> Brief: Could you give again exactly, and only, the lines from the one holding "focal_35mm: 75" through the end of the data, both ends included, with pictures left out?

Images with lens parameters:
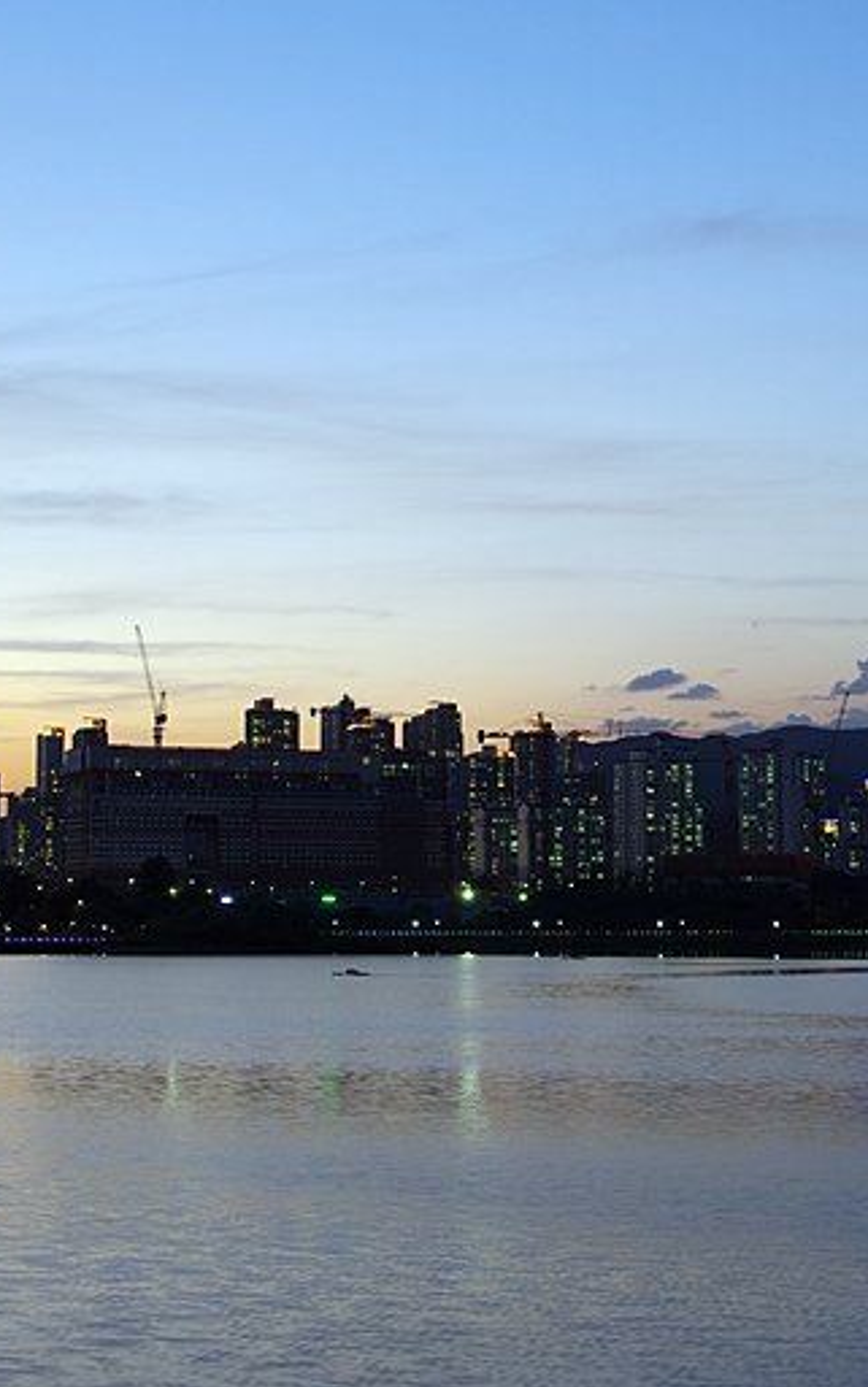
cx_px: 533
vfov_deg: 27.5
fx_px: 2836
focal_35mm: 75
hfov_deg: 17.4
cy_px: 646
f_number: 5.6
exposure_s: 1
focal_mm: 28
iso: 100
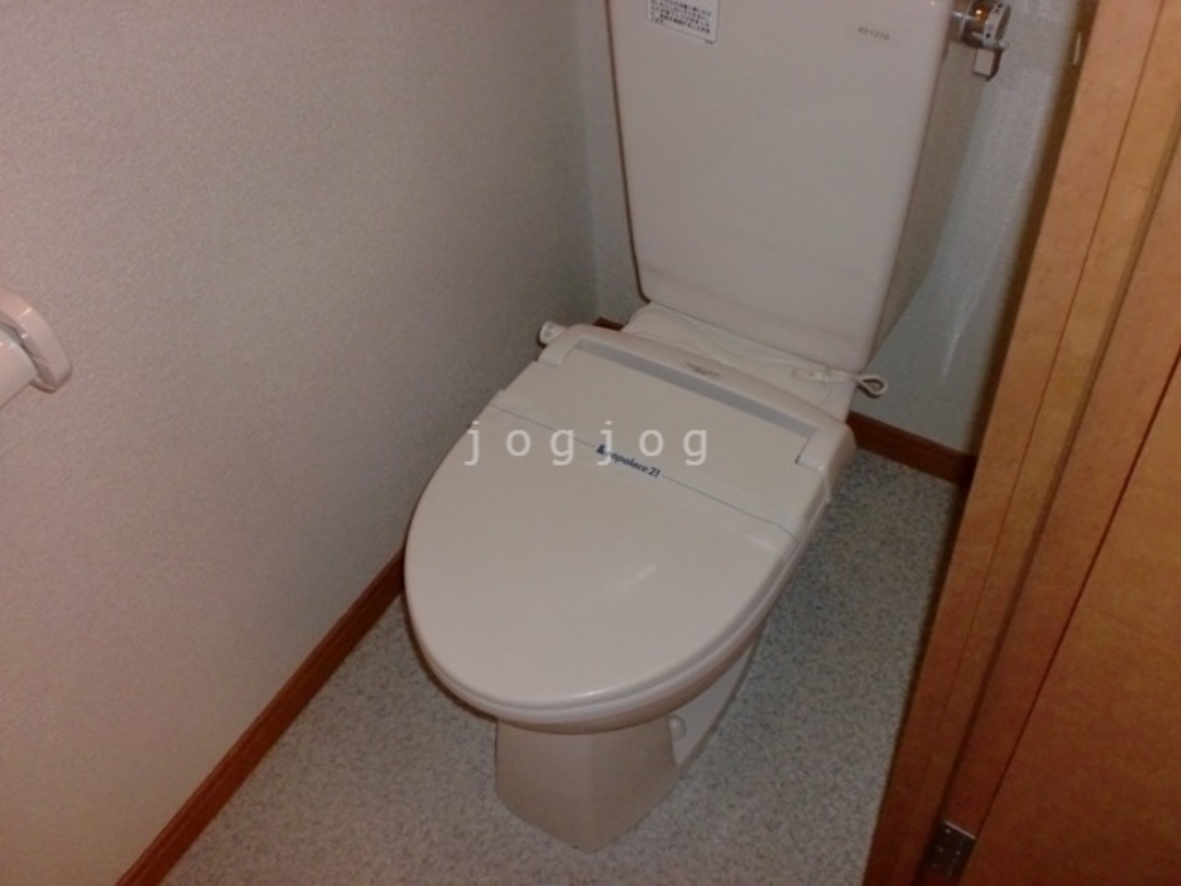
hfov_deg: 52.6
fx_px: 1194
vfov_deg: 40.7
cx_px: 590
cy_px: 443
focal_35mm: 35
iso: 400
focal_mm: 6.3
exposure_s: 1/40
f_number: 3.1
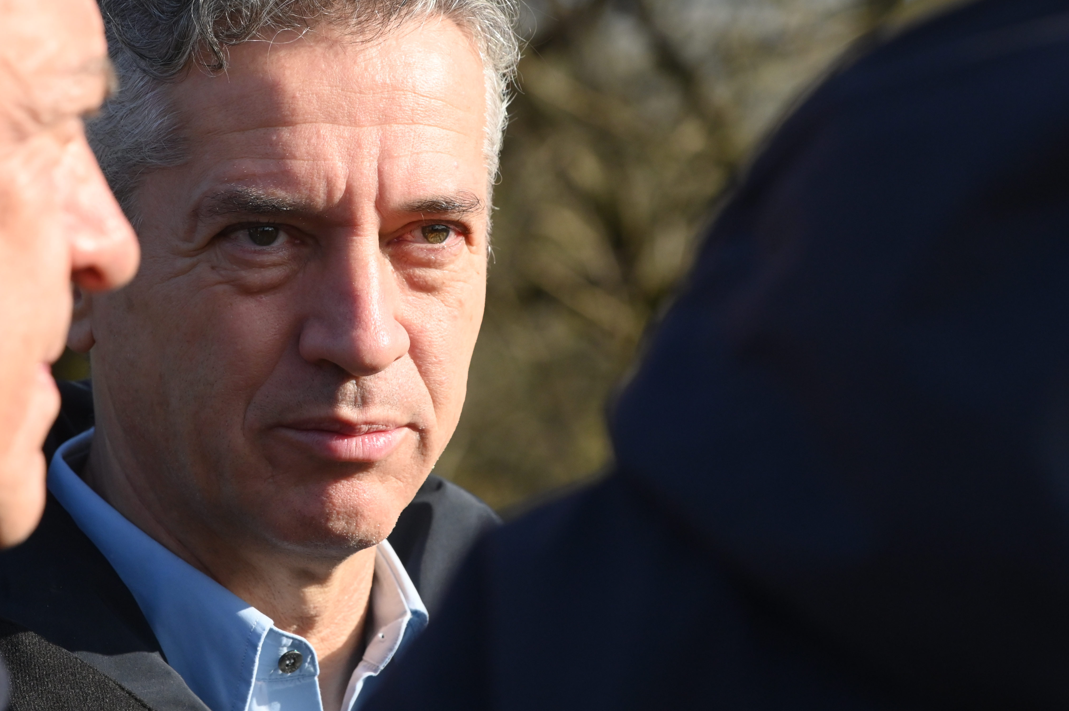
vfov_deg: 5.6
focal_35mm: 247
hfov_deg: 8.3
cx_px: 296
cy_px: 276
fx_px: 7329
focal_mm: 165
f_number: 9
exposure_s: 1/2000
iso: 1600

> Solution to the problem:
focal_35mm: 75
hfov_deg: 17.4
cy_px: 646
f_number: 5.6
exposure_s: 1
focal_mm: 28
iso: 100
hfov_deg: 52.6
fx_px: 1194
vfov_deg: 40.7
cx_px: 590
cy_px: 443
focal_35mm: 35
iso: 400
focal_mm: 6.3
exposure_s: 1/40
f_number: 3.1
vfov_deg: 5.6
focal_35mm: 247
hfov_deg: 8.3
cx_px: 296
cy_px: 276
fx_px: 7329
focal_mm: 165
f_number: 9
exposure_s: 1/2000
iso: 1600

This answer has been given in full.